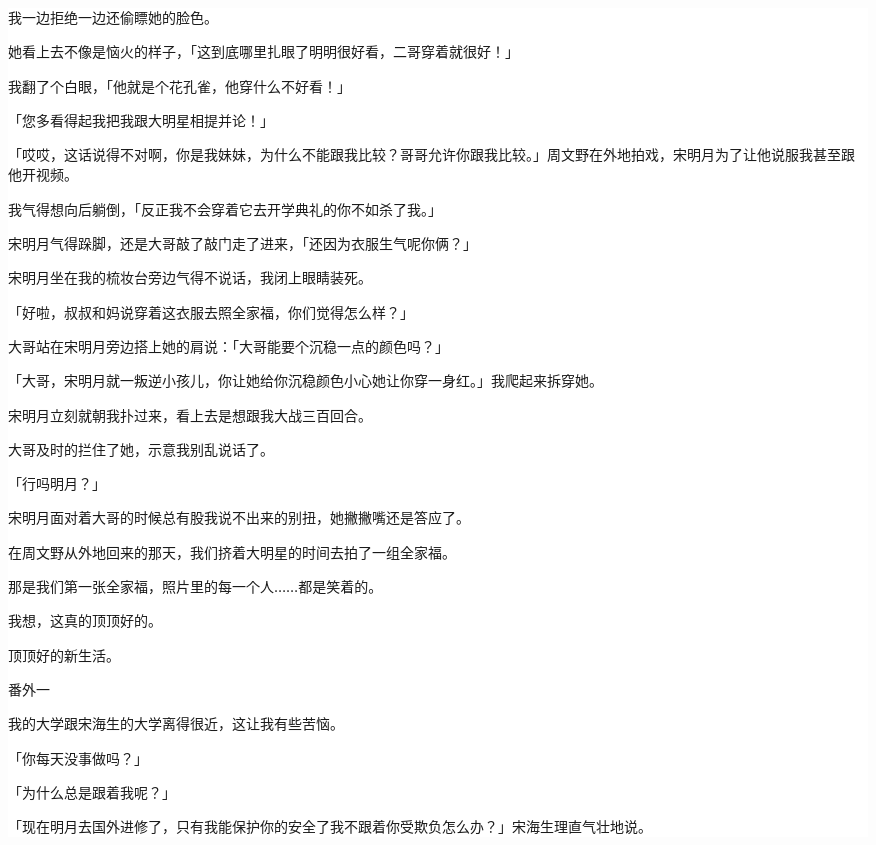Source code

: 
我一边拒绝一边还偷瞟她的脸色。


她看上去不像是恼火的样子，「这到底哪里扎眼了明明很好看，二哥穿着就很好！」


我翻了个白眼，「他就是个花孔雀，他穿什么不好看！」


「您多看得起我把我跟大明星相提并论！」


「哎哎，这话说得不对啊，你是我妹妹，为什么不能跟我比较？哥哥允许你跟我比较。」周文野在外地拍戏，宋明月为了让他说服我甚至跟他开视频。


我气得想向后躺倒，「反正我不会穿着它去开学典礼的你不如杀了我。」


宋明月气得跺脚，还是大哥敲了敲门走了进来，「还因为衣服生气呢你俩？」


宋明月坐在我的梳妆台旁边气得不说话，我闭上眼睛装死。


「好啦，叔叔和妈说穿着这衣服去照全家福，你们觉得怎么样？」


大哥站在宋明月旁边搭上她的肩说：「大哥能要个沉稳一点的颜色吗？」


「大哥，宋明月就一叛逆小孩儿，你让她给你沉稳颜色小心她让你穿一身红。」我爬起来拆穿她。


宋明月立刻就朝我扑过来，看上去是想跟我大战三百回合。


大哥及时的拦住了她，示意我别乱说话了。


「行吗明月？」


宋明月面对着大哥的时候总有股我说不出来的别扭，她撇撇嘴还是答应了。


在周文野从外地回来的那天，我们挤着大明星的时间去拍了一组全家福。


那是我们第一张全家福，照片里的每一个人……都是笑着的。


我想，这真的顶顶好的。


顶顶好的新生活。


番外一


我的大学跟宋海生的大学离得很近，这让我有些苦恼。


「你每天没事做吗？」


「为什么总是跟着我呢？」


「现在明月去国外进修了，只有我能保护你的安全了我不跟着你受欺负怎么办？」宋海生理直气壮地说。

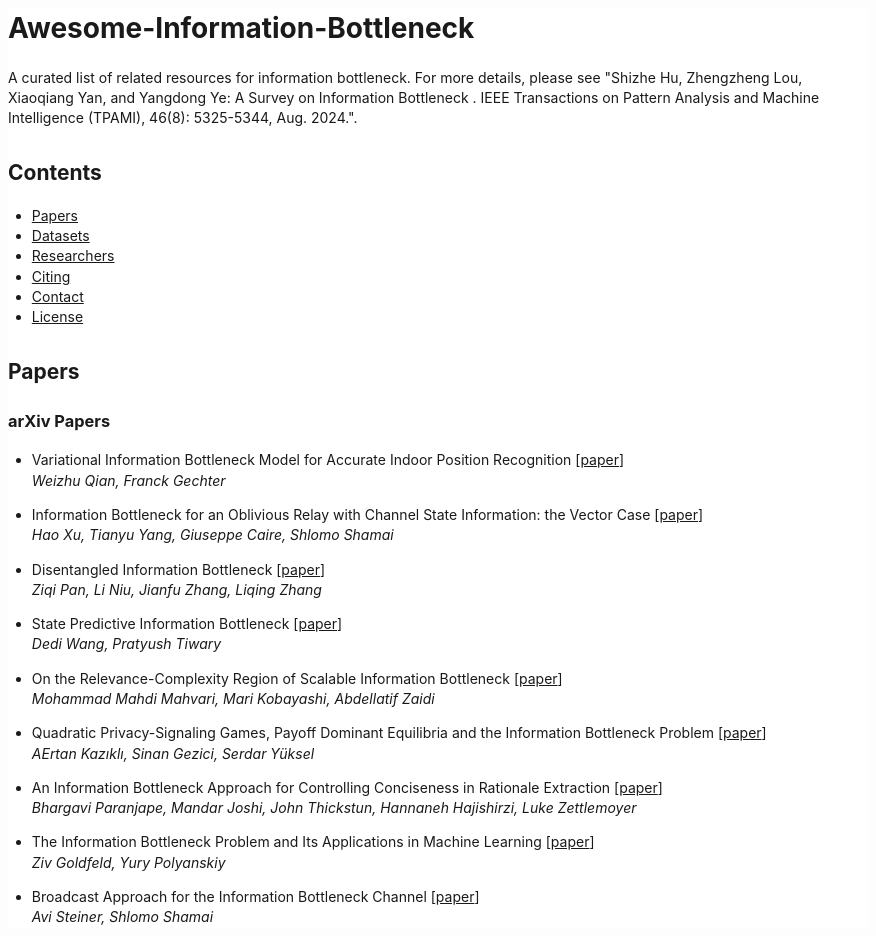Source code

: # Awesome-Information-Bottleneck

A curated list of related resources for information bottleneck. For more details, please see "Shizhe Hu, Zhengzheng Lou, Xiaoqiang Yan, and Yangdong Ye: A Survey on Information Bottleneck . IEEE Transactions on Pattern Analysis and Machine Intelligence (TPAMI), 46(8): 5325-5344, Aug. 2024.".

## Contents

* [Papers](#papers)
* [Datasets](#datasets)
* [Researchers](#researchers)
* [Citing](#citing)
* [Contact](#contact)
* [License](#license)


## Papers

### arXiv Papers

- <a name=""></a> Variational Information Bottleneck Model for Accurate Indoor Position Recognition [[paper](https://arxiv.org/abs/2101.10655)]<Br/>
 _Weizhu Qian, Franck Gechter_
 
 - <a name=""></a> Information Bottleneck for an Oblivious Relay with Channel State Information: the Vector Case [[paper](https://arxiv.org/abs/2101.09790)]<Br/>
 _Hao Xu, Tianyu Yang, Giuseppe Caire, Shlomo Shamai_
 
 - <a name=""></a> Disentangled Information Bottleneck [[paper](https://arxiv.org/abs/2012.07372)]<Br/>
 _Ziqi Pan, Li Niu, Jianfu Zhang, Liqing Zhang_
 
- <a name=""></a> State Predictive Information Bottleneck [[paper](https://arxiv.org/abs/2011.10127)]<Br/>
 _Dedi Wang, Pratyush Tiwary_
 
 - <a name=""></a> On the Relevance-Complexity Region of Scalable Information Bottleneck [[paper](https://arxiv.org/abs/2011.01352)]<Br/>
 _Mohammad Mahdi Mahvari, Mari Kobayashi, Abdellatif Zaidi_
 
- <a name=""></a> Quadratic Privacy-Signaling Games, Payoff Dominant Equilibria and the Information Bottleneck Problem [[paper](https://arxiv.org/abs/2005.05743)]<Br/>
 _AErtan Kazıklı, Sinan Gezici, Serdar Yüksel_
 
- <a name=""></a> An Information Bottleneck Approach for Controlling Conciseness in Rationale Extraction [[paper](https://arxiv.org/abs/2005.00652)]<Br/>
 _Bhargavi Paranjape, Mandar Joshi, John Thickstun, Hannaneh Hajishirzi, Luke Zettlemoyer_
 
 - <a name=""></a> The Information Bottleneck Problem and Its Applications in Machine Learning [[paper](https://arxiv.org/abs/2004.14941)]<Br/>
 _Ziv Goldfeld, Yury Polyanskiy_
 
 - <a name=""></a> Broadcast Approach for the Information Bottleneck Channel [[paper](https://arxiv.org/abs/2004.14464)]<Br/>
 _Avi Steiner, Shlomo Shamai_
 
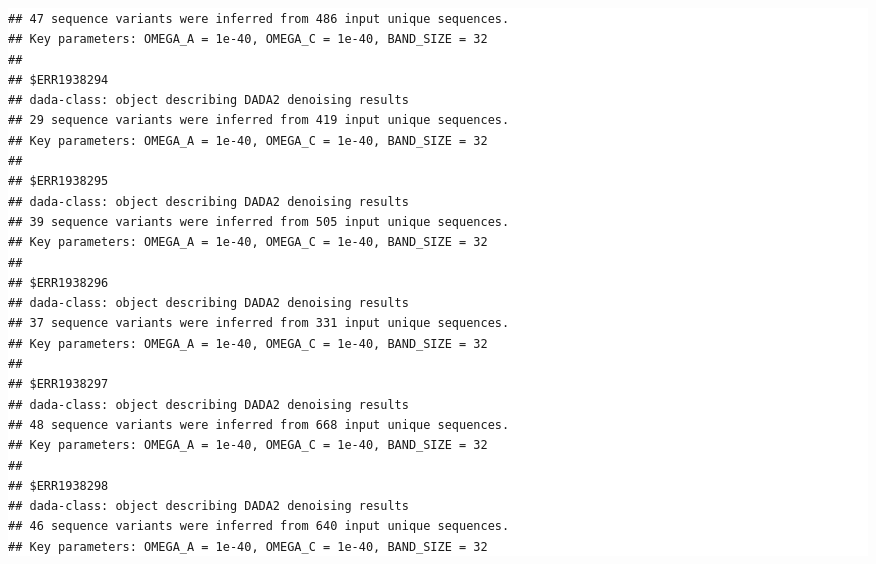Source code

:     ## 47 sequence variants were inferred from 486 input unique sequences.
    ## Key parameters: OMEGA_A = 1e-40, OMEGA_C = 1e-40, BAND_SIZE = 32
    ## 
    ## $ERR1938294
    ## dada-class: object describing DADA2 denoising results
    ## 29 sequence variants were inferred from 419 input unique sequences.
    ## Key parameters: OMEGA_A = 1e-40, OMEGA_C = 1e-40, BAND_SIZE = 32
    ## 
    ## $ERR1938295
    ## dada-class: object describing DADA2 denoising results
    ## 39 sequence variants were inferred from 505 input unique sequences.
    ## Key parameters: OMEGA_A = 1e-40, OMEGA_C = 1e-40, BAND_SIZE = 32
    ## 
    ## $ERR1938296
    ## dada-class: object describing DADA2 denoising results
    ## 37 sequence variants were inferred from 331 input unique sequences.
    ## Key parameters: OMEGA_A = 1e-40, OMEGA_C = 1e-40, BAND_SIZE = 32
    ## 
    ## $ERR1938297
    ## dada-class: object describing DADA2 denoising results
    ## 48 sequence variants were inferred from 668 input unique sequences.
    ## Key parameters: OMEGA_A = 1e-40, OMEGA_C = 1e-40, BAND_SIZE = 32
    ## 
    ## $ERR1938298
    ## dada-class: object describing DADA2 denoising results
    ## 46 sequence variants were inferred from 640 input unique sequences.
    ## Key parameters: OMEGA_A = 1e-40, OMEGA_C = 1e-40, BAND_SIZE = 32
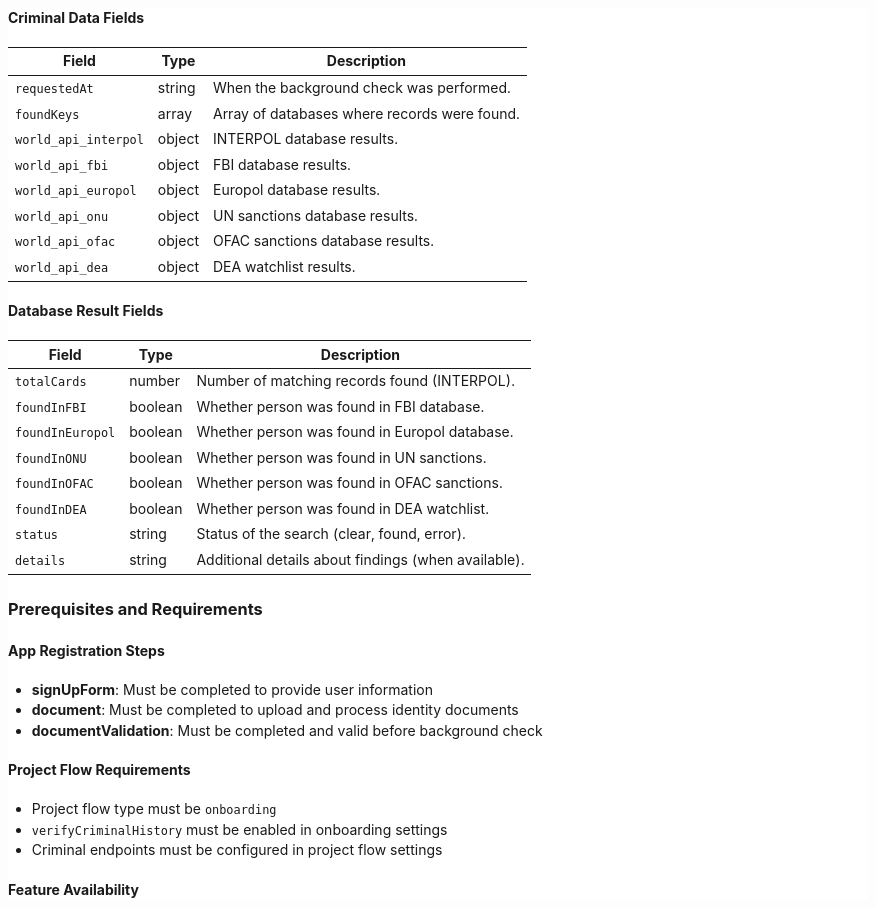 #### **Criminal Data Fields**

| Field                | Type   | Description                                  |
| -------------------- | ------ | -------------------------------------------- |
| `requestedAt`        | string | When the background check was performed.     |
| `foundKeys`          | array  | Array of databases where records were found. |
| `world_api_interpol` | object | INTERPOL database results.                   |
| `world_api_fbi`      | object | FBI database results.                        |
| `world_api_europol`  | object | Europol database results.                    |
| `world_api_onu`      | object | UN sanctions database results.               |
| `world_api_ofac`     | object | OFAC sanctions database results.             |
| `world_api_dea`      | object | DEA watchlist results.                       |

#### **Database Result Fields**

| Field            | Type    | Description                                         |
| ---------------- | ------- | --------------------------------------------------- |
| `totalCards`     | number  | Number of matching records found (INTERPOL).        |
| `foundInFBI`     | boolean | Whether person was found in FBI database.           |
| `foundInEuropol` | boolean | Whether person was found in Europol database.       |
| `foundInONU`     | boolean | Whether person was found in UN sanctions.           |
| `foundInOFAC`    | boolean | Whether person was found in OFAC sanctions.         |
| `foundInDEA`     | boolean | Whether person was found in DEA watchlist.          |
| `status`         | string  | Status of the search (clear, found, error).         |
| `details`        | string  | Additional details about findings (when available). |

### **Prerequisites and Requirements**

#### **App Registration Steps**

* **signUpForm**: Must be completed to provide user information
* **document**: Must be completed to upload and process identity documents
* **documentValidation**: Must be completed and valid before background check

#### **Project Flow Requirements**

* Project flow type must be `onboarding`
* `verifyCriminalHistory` must be enabled in onboarding settings
* Criminal endpoints must be configured in project flow settings

#### **Feature Availability**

=======

§ **Problem to work on**
Reproduce the listing above word for word, leaving out the pictures.

§ **Task output**
Source code

: 
我一边拒绝一边还偷瞟她的脸色。


她看上去不像是恼火的样子，「这到底哪里扎眼了明明很好看，二哥穿着就很好！」


我翻了个白眼，「他就是个花孔雀，他穿什么不好看！」


「您多看得起我把我跟大明星相提并论！」


「哎哎，这话说得不对啊，你是我妹妹，为什么不能跟我比较？哥哥允许你跟我比较。」周文野在外地拍戏，宋明月为了让他说服我甚至跟他开视频。


我气得想向后躺倒，「反正我不会穿着它去开学典礼的你不如杀了我。」


宋明月气得跺脚，还是大哥敲了敲门走了进来，「还因为衣服生气呢你俩？」


宋明月坐在我的梳妆台旁边气得不说话，我闭上眼睛装死。


「好啦，叔叔和妈说穿着这衣服去照全家福，你们觉得怎么样？」


大哥站在宋明月旁边搭上她的肩说：「大哥能要个沉稳一点的颜色吗？」


「大哥，宋明月就一叛逆小孩儿，你让她给你沉稳颜色小心她让你穿一身红。」我爬起来拆穿她。


宋明月立刻就朝我扑过来，看上去是想跟我大战三百回合。


大哥及时的拦住了她，示意我别乱说话了。


「行吗明月？」


宋明月面对着大哥的时候总有股我说不出来的别扭，她撇撇嘴还是答应了。


在周文野从外地回来的那天，我们挤着大明星的时间去拍了一组全家福。


那是我们第一张全家福，照片里的每一个人……都是笑着的。


我想，这真的顶顶好的。


顶顶好的新生活。


番外一


我的大学跟宋海生的大学离得很近，这让我有些苦恼。


「你每天没事做吗？」


「为什么总是跟着我呢？」


「现在明月去国外进修了，只有我能保护你的安全了我不跟着你受欺负怎么办？」宋海生理直气壮地说。

Source code

: # Awesome-Information-Bottleneck

A curated list of related resources for information bottleneck. For more details, please see "Shizhe Hu, Zhengzheng Lou, Xiaoqiang Yan, and Yangdong Ye: A Survey on Information Bottleneck . IEEE Transactions on Pattern Analysis and Machine Intelligence (TPAMI), 46(8): 5325-5344, Aug. 2024.".

## Contents

* [Papers](#papers)
* [Datasets](#datasets)
* [Researchers](#researchers)
* [Citing](#citing)
* [Contact](#contact)
* [License](#license)


## Papers

### arXiv Papers

- <a name=""></a> Variational Information Bottleneck Model for Accurate Indoor Position Recognition [[paper](https://arxiv.org/abs/2101.10655)]<Br/>
 _Weizhu Qian, Franck Gechter_
 
 - <a name=""></a> Information Bottleneck for an Oblivious Relay with Channel State Information: the Vector Case [[paper](https://arxiv.org/abs/2101.09790)]<Br/>
 _Hao Xu, Tianyu Yang, Giuseppe Caire, Shlomo Shamai_
 
 - <a name=""></a> Disentangled Information Bottleneck [[paper](https://arxiv.org/abs/2012.07372)]<Br/>
 _Ziqi Pan, Li Niu, Jianfu Zhang, Liqing Zhang_
 
- <a name=""></a> State Predictive Information Bottleneck [[paper](https://arxiv.org/abs/2011.10127)]<Br/>
 _Dedi Wang, Pratyush Tiwary_
 
 - <a name=""></a> On the Relevance-Complexity Region of Scalable Information Bottleneck [[paper](https://arxiv.org/abs/2011.01352)]<Br/>
 _Mohammad Mahdi Mahvari, Mari Kobayashi, Abdellatif Zaidi_
 
- <a name=""></a> Quadratic Privacy-Signaling Games, Payoff Dominant Equilibria and the Information Bottleneck Problem [[paper](https://arxiv.org/abs/2005.05743)]<Br/>
 _AErtan Kazıklı, Sinan Gezici, Serdar Yüksel_
 
- <a name=""></a> An Information Bottleneck Approach for Controlling Conciseness in Rationale Extraction [[paper](https://arxiv.org/abs/2005.00652)]<Br/>
 _Bhargavi Paranjape, Mandar Joshi, John Thickstun, Hannaneh Hajishirzi, Luke Zettlemoyer_
 
 - <a name=""></a> The Information Bottleneck Problem and Its Applications in Machine Learning [[paper](https://arxiv.org/abs/2004.14941)]<Br/>
 _Ziv Goldfeld, Yury Polyanskiy_
 
 - <a name=""></a> Broadcast Approach for the Information Bottleneck Channel [[paper](https://arxiv.org/abs/2004.14464)]<Br/>
 _Avi Steiner, Shlomo Shamai_
 
Source code

:     ## 47 sequence variants were inferred from 486 input unique sequences.
    ## Key parameters: OMEGA_A = 1e-40, OMEGA_C = 1e-40, BAND_SIZE = 32
    ## 
    ## $ERR1938294
    ## dada-class: object describing DADA2 denoising results
    ## 29 sequence variants were inferred from 419 input unique sequences.
    ## Key parameters: OMEGA_A = 1e-40, OMEGA_C = 1e-40, BAND_SIZE = 32
    ## 
    ## $ERR1938295
    ## dada-class: object describing DADA2 denoising results
    ## 39 sequence variants were inferred from 505 input unique sequences.
    ## Key parameters: OMEGA_A = 1e-40, OMEGA_C = 1e-40, BAND_SIZE = 32
    ## 
    ## $ERR1938296
    ## dada-class: object describing DADA2 denoising results
    ## 37 sequence variants were inferred from 331 input unique sequences.
    ## Key parameters: OMEGA_A = 1e-40, OMEGA_C = 1e-40, BAND_SIZE = 32
    ## 
    ## $ERR1938297
    ## dada-class: object describing DADA2 denoising results
    ## 48 sequence variants were inferred from 668 input unique sequences.
    ## Key parameters: OMEGA_A = 1e-40, OMEGA_C = 1e-40, BAND_SIZE = 32
    ## 
    ## $ERR1938298
    ## dada-class: object describing DADA2 denoising results
    ## 46 sequence variants were inferred from 640 input unique sequences.
    ## Key parameters: OMEGA_A = 1e-40, OMEGA_C = 1e-40, BAND_SIZE = 32
 #### **Criminal Data Fields**

| Field                | Type   | Description                                  |
| -------------------- | ------ | -------------------------------------------- |
| `requestedAt`        | string | When the background check was performed.     |
| `foundKeys`          | array  | Array of databases where records were found. |
| `world_api_interpol` | object | INTERPOL database results.                   |
| `world_api_fbi`      | object | FBI database results.                        |
| `world_api_europol`  | object | Europol database results.                    |
| `world_api_onu`      | object | UN sanctions database results.               |
| `world_api_ofac`     | object | OFAC sanctions database results.             |
| `world_api_dea`      | object | DEA watchlist results.                       |

#### **Database Result Fields**

| Field            | Type    | Description                                         |
| ---------------- | ------- | --------------------------------------------------- |
| `totalCards`     | number  | Number of matching records found (INTERPOL).        |
| `foundInFBI`     | boolean | Whether person was found in FBI database.           |
| `foundInEuropol` | boolean | Whether person was found in Europol database.       |
| `foundInONU`     | boolean | Whether person was found in UN sanctions.           |
| `foundInOFAC`    | boolean | Whether person was found in OFAC sanctions.         |
| `foundInDEA`     | boolean | Whether person was found in DEA watchlist.          |
| `status`         | string  | Status of the search (clear, found, error).         |
| `details`        | string  | Additional details about findings (when available). |

### **Prerequisites and Requirements**

#### **App Registration Steps**

* **signUpForm**: Must be completed to provide user information
* **document**: Must be completed to upload and process identity documents
* **documentValidation**: Must be completed and valid before background check

#### **Project Flow Requirements**

* Project flow type must be `onboarding`
* `verifyCriminalHistory` must be enabled in onboarding settings
* Criminal endpoints must be configured in project flow settings

#### **Feature Availability**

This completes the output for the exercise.